= Beginning of Section =
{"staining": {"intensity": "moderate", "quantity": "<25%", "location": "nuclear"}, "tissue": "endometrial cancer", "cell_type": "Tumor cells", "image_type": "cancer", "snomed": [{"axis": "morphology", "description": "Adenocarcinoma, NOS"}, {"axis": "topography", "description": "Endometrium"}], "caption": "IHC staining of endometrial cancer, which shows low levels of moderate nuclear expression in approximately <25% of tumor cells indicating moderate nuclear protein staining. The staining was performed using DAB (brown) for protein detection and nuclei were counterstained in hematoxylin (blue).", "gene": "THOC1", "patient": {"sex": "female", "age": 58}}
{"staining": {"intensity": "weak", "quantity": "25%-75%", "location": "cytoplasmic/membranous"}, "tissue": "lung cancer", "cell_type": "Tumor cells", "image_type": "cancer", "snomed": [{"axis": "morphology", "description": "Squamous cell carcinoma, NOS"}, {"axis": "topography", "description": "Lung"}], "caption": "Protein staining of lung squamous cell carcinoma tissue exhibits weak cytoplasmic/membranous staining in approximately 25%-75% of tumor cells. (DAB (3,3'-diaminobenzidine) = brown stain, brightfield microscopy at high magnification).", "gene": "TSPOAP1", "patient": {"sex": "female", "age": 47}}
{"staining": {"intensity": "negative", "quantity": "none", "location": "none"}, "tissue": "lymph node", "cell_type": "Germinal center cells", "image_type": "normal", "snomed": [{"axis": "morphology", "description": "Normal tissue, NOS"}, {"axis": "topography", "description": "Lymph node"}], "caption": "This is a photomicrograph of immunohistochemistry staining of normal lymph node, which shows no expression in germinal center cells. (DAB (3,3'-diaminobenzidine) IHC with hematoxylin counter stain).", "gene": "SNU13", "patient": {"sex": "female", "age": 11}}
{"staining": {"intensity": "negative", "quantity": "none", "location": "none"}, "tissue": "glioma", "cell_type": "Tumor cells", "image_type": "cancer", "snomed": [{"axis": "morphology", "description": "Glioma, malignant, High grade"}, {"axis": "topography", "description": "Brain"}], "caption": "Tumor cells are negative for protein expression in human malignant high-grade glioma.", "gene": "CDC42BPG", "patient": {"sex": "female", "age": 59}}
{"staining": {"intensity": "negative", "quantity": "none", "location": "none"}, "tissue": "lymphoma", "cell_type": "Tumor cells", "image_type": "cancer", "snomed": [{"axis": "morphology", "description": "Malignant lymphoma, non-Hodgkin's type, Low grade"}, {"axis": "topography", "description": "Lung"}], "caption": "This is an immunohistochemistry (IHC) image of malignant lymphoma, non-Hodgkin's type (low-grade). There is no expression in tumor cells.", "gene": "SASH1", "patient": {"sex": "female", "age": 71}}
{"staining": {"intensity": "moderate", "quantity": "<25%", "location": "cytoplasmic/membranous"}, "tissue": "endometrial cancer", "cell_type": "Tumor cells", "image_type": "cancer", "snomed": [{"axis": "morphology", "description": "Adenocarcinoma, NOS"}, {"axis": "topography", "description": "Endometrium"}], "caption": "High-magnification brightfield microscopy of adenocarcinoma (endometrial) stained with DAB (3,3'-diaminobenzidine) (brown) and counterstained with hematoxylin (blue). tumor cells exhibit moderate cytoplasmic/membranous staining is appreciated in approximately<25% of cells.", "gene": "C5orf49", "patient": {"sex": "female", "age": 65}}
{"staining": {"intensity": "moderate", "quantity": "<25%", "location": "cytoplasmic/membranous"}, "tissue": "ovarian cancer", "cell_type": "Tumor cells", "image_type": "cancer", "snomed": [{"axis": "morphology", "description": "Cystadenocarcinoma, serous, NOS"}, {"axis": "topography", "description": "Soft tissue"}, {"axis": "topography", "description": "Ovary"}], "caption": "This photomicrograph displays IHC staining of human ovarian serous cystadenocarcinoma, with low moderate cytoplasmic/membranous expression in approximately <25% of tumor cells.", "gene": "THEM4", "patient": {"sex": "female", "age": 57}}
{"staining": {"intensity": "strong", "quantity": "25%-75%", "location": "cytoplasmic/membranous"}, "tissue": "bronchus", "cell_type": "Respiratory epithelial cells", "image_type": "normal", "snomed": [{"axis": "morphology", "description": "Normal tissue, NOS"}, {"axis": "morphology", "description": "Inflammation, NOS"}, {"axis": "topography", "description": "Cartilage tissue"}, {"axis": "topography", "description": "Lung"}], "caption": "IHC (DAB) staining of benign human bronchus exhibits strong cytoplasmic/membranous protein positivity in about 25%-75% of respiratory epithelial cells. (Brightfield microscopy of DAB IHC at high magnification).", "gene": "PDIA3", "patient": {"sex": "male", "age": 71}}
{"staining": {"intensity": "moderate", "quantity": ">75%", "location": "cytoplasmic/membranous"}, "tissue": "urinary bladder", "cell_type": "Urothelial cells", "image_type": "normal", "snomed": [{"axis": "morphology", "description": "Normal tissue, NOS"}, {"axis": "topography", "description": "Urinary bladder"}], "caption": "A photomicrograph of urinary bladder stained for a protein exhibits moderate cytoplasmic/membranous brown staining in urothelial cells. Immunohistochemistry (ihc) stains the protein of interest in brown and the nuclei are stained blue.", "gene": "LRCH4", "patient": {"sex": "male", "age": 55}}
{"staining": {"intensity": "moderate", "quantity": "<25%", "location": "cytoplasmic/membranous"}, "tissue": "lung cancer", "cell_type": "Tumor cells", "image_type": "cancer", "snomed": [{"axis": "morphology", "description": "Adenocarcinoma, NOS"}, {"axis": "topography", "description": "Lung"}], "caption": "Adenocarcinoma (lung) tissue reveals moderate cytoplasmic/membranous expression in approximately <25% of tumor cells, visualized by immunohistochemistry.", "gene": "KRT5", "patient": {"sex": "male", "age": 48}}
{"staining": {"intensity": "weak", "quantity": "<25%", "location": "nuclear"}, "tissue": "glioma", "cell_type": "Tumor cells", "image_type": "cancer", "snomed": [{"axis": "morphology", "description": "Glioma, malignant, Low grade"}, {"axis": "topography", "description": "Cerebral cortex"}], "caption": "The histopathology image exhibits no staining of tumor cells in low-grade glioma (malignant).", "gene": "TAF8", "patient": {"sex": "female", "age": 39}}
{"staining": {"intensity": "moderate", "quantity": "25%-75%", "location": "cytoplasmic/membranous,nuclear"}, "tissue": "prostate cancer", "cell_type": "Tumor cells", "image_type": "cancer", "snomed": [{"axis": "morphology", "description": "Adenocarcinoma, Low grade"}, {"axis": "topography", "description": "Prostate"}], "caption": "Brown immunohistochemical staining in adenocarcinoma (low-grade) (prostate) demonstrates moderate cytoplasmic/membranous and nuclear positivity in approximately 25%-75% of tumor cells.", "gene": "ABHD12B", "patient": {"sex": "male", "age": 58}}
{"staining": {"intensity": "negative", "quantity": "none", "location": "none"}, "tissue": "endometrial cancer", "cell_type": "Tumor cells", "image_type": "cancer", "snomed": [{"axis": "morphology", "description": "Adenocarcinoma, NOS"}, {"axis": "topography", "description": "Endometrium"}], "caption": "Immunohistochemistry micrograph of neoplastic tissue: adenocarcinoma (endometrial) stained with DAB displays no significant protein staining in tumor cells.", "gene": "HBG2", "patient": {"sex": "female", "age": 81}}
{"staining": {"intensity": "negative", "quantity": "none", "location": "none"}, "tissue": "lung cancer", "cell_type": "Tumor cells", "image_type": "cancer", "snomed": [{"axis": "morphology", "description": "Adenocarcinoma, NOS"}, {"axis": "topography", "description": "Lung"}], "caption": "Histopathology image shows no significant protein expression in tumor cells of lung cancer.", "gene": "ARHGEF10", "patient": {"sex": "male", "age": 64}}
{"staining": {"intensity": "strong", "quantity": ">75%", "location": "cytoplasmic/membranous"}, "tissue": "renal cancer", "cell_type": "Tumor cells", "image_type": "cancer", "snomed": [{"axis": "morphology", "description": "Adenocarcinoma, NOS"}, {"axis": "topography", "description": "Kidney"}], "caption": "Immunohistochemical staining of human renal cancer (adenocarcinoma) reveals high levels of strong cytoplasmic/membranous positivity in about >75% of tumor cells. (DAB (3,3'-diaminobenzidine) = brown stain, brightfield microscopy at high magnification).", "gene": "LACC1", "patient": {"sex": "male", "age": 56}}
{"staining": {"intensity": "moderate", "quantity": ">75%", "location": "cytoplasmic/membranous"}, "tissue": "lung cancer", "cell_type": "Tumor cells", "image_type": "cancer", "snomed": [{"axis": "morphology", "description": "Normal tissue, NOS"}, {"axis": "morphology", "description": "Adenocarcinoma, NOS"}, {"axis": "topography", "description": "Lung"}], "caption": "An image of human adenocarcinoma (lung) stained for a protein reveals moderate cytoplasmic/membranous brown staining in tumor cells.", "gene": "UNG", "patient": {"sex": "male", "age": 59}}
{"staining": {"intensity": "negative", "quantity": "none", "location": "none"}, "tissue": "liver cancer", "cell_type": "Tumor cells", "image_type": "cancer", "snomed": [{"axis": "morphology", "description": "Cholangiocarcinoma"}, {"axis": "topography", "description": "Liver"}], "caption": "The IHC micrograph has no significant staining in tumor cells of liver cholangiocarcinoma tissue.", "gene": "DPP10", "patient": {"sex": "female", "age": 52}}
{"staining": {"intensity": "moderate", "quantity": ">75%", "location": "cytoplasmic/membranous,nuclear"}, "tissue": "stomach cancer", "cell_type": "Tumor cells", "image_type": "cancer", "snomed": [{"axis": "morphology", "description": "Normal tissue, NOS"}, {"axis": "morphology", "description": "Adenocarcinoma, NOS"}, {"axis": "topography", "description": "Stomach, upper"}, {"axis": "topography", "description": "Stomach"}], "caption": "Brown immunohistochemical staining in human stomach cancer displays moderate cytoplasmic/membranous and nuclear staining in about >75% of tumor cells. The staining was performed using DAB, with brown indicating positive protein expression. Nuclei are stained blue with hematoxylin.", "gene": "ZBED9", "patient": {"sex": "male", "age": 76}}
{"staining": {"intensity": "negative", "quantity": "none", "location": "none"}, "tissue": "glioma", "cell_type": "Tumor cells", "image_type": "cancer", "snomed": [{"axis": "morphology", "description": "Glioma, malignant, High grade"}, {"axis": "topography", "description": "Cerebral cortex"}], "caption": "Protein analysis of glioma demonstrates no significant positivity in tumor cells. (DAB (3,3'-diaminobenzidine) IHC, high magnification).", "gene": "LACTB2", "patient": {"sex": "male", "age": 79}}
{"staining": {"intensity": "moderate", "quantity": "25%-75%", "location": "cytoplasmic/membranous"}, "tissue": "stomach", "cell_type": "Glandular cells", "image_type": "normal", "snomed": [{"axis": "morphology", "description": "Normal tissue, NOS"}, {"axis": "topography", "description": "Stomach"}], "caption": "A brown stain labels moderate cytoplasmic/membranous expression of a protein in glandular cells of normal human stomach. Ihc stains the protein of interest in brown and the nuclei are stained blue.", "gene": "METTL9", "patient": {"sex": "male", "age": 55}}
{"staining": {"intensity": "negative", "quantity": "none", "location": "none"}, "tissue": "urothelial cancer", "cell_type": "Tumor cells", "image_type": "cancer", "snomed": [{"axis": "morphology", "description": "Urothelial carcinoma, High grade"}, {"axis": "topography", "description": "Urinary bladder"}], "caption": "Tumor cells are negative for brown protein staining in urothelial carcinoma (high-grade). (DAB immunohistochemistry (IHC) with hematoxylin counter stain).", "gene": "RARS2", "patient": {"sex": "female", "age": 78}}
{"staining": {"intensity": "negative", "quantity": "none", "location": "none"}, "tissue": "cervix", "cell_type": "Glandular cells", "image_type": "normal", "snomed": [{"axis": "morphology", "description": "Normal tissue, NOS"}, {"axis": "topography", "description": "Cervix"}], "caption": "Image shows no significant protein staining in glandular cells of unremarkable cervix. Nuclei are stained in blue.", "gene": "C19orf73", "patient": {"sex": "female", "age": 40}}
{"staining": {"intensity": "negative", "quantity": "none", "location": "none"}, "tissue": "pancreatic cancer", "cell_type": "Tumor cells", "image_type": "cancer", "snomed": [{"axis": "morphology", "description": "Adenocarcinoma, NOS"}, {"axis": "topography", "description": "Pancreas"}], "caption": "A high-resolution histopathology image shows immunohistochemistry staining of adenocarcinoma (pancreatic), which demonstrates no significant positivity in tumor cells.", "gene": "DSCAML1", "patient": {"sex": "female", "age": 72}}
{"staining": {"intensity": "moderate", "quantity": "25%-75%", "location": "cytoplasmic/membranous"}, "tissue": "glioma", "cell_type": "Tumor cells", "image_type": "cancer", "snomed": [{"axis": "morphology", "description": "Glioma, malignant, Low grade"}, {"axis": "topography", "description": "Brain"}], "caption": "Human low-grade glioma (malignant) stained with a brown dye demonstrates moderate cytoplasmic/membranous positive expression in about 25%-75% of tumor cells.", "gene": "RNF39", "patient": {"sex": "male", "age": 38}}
= End of Section =
# Problem description
What the answer should hold is an exact copy of each line from the one containing "high-resolution histopathology image" to the final line of the listing above.

# Answer to the exercise
{"staining": {"intensity": "negative", "quantity": "none", "location": "none"}, "tissue": "pancreatic cancer", "cell_type": "Tumor cells", "image_type": "cancer", "snomed": [{"axis": "morphology", "description": "Adenocarcinoma, NOS"}, {"axis": "topography", "description": "Pancreas"}], "caption": "A high-resolution histopathology image shows immunohistochemistry staining of adenocarcinoma (pancreatic), which demonstrates no significant positivity in tumor cells.", "gene": "DSCAML1", "patient": {"sex": "female", "age": 72}}
{"staining": {"intensity": "moderate", "quantity": "25%-75%", "location": "cytoplasmic/membranous"}, "tissue": "glioma", "cell_type": "Tumor cells", "image_type": "cancer", "snomed": [{"axis": "morphology", "description": "Glioma, malignant, Low grade"}, {"axis": "topography", "description": "Brain"}], "caption": "Human low-grade glioma (malignant) stained with a brown dye demonstrates moderate cytoplasmic/membranous positive expression in about 25%-75% of tumor cells.", "gene": "RNF39", "patient": {"sex": "male", "age": 38}}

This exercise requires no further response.